» **MATERIAL FOR THIS EXERCISE**:
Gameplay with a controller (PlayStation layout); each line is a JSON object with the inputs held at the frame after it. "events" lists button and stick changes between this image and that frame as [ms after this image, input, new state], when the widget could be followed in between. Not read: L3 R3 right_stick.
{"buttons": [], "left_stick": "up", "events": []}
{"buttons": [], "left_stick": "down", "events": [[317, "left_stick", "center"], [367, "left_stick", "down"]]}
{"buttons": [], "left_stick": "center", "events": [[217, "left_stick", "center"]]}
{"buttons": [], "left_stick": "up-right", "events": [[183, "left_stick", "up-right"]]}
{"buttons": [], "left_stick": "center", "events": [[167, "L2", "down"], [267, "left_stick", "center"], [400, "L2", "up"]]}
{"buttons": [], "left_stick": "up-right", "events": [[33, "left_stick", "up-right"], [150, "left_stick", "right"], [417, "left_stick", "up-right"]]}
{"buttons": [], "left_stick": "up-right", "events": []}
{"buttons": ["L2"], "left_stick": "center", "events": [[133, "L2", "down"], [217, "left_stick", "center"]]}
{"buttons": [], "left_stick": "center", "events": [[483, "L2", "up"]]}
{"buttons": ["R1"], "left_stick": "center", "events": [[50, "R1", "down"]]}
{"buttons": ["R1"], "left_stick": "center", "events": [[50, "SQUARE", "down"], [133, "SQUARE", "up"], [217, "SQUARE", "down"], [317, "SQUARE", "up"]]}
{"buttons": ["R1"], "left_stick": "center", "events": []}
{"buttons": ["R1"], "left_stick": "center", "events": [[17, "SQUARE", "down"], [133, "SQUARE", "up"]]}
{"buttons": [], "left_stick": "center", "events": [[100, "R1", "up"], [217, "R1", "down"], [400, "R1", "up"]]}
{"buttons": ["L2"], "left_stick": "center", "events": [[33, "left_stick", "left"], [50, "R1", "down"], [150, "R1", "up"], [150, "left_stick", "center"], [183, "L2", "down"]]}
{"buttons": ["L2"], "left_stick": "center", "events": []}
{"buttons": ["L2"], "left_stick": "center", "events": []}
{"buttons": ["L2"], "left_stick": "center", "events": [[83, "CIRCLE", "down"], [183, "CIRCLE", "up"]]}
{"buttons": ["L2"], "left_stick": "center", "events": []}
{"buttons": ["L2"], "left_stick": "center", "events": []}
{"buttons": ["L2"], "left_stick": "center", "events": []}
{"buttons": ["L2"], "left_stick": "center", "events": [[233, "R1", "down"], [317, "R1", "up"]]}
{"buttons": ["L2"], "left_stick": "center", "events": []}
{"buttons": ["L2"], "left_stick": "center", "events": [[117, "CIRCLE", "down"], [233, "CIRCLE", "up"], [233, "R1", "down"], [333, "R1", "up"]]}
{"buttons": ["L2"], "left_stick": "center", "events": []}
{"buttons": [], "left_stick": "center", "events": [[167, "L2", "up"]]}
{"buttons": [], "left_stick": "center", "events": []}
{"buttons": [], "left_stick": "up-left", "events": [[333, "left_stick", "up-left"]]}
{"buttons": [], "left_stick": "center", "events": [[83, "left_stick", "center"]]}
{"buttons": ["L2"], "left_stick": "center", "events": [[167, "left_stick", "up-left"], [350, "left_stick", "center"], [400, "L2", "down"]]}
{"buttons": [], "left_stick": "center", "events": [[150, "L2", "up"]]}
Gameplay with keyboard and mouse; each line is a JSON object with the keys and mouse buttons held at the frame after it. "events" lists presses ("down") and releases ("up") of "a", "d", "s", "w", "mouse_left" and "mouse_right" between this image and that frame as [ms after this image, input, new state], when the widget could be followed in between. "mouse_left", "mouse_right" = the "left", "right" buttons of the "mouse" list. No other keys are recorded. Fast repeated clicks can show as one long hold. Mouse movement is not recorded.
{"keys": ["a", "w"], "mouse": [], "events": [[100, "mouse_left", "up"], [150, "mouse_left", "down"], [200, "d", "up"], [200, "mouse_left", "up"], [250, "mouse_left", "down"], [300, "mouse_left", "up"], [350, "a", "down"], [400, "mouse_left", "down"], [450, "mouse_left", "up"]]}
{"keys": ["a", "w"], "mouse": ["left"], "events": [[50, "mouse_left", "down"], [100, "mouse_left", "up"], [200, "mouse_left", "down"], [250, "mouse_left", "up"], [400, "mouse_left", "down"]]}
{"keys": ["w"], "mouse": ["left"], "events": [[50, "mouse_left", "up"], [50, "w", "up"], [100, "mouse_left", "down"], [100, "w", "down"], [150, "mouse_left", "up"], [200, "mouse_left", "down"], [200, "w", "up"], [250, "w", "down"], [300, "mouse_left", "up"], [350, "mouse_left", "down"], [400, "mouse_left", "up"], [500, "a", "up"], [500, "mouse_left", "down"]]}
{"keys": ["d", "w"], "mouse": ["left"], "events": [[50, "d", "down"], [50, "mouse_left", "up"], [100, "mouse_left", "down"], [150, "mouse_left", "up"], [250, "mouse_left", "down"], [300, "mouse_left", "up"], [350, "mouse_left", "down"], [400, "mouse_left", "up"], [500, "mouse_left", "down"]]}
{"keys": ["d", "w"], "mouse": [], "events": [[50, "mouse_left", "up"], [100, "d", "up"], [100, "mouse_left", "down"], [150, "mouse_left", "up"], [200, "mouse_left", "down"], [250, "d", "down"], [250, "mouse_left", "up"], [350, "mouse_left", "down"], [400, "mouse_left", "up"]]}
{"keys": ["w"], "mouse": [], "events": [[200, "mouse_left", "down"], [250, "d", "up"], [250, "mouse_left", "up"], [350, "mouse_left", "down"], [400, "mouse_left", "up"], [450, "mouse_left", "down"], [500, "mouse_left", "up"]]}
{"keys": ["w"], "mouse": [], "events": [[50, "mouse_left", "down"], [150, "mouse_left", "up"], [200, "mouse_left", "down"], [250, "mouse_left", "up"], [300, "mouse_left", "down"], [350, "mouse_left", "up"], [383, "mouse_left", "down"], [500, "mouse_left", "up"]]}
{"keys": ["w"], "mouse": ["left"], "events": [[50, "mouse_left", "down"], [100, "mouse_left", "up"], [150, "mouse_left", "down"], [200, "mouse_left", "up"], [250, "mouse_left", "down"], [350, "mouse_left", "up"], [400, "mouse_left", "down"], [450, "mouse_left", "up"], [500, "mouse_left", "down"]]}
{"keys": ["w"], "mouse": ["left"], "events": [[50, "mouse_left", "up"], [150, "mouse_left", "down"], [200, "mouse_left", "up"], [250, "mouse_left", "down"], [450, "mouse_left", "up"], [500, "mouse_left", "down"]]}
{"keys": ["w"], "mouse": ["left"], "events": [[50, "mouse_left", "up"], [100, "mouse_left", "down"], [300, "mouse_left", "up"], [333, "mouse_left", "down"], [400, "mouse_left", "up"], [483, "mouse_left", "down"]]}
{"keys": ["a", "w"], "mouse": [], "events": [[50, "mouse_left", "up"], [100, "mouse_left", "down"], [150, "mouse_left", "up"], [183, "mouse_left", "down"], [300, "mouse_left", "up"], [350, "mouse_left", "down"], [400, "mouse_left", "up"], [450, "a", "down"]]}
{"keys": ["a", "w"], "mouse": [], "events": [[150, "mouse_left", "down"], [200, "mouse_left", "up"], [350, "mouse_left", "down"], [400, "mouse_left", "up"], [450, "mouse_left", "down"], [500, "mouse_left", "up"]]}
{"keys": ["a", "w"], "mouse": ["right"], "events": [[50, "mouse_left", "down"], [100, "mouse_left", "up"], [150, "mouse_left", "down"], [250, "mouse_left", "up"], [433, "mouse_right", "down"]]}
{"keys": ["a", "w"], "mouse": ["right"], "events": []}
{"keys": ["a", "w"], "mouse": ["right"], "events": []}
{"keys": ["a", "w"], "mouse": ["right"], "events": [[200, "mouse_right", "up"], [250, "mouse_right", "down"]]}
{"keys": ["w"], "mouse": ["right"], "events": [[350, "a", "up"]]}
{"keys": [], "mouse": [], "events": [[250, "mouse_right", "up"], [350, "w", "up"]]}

» **TASK BRIEF**:
Starting from the data above, filter for lines with "frame" and copy each one.

» **EXERCISE RESPONSE**:
Gameplay with a controller (PlayStation layout); each line is a JSON object with the inputs held at the frame after it. "events" lists button and stick changes between this image and that frame as [ms after this image, input, new state], when the widget could be followed in between. Not read: L3 R3 right_stick.
Gameplay with keyboard and mouse; each line is a JSON object with the keys and mouse buttons held at the frame after it. "events" lists presses ("down") and releases ("up") of "a", "d", "s", "w", "mouse_left" and "mouse_right" between this image and that frame as [ms after this image, input, new state], when the widget could be followed in between. "mouse_left", "mouse_right" = the "left", "right" buttons of the "mouse" list. No other keys are recorded. Fast repeated clicks can show as one long hold. Mouse movement is not recorded.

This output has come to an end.